From the line with "parameter ID = 1;" onward, reproduce each line of the entries exactly, ending at the last one, and add nothing.

(DATA IN THIS EXERCISE begins)

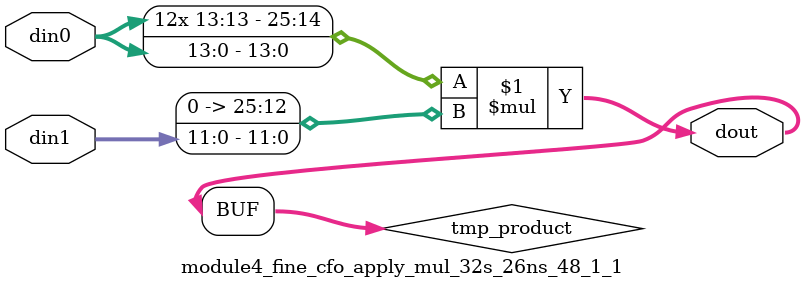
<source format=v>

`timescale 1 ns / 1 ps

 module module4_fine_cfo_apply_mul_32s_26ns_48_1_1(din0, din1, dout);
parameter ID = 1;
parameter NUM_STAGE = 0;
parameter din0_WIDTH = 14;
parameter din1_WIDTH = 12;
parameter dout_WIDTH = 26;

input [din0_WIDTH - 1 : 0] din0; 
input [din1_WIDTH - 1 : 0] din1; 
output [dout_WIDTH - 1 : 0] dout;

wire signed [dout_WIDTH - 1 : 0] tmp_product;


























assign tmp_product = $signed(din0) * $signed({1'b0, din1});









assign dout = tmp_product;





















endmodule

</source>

(DATA IN THIS EXERCISE ends)

= YOUR SOLUTION =
parameter ID = 1;
parameter NUM_STAGE = 0;
parameter din0_WIDTH = 14;
parameter din1_WIDTH = 12;
parameter dout_WIDTH = 26;

input [din0_WIDTH - 1 : 0] din0; 
input [din1_WIDTH - 1 : 0] din1; 
output [dout_WIDTH - 1 : 0] dout;

wire signed [dout_WIDTH - 1 : 0] tmp_product;


























assign tmp_product = $signed(din0) * $signed({1'b0, din1});









assign dout = tmp_product;





















endmodule

</source>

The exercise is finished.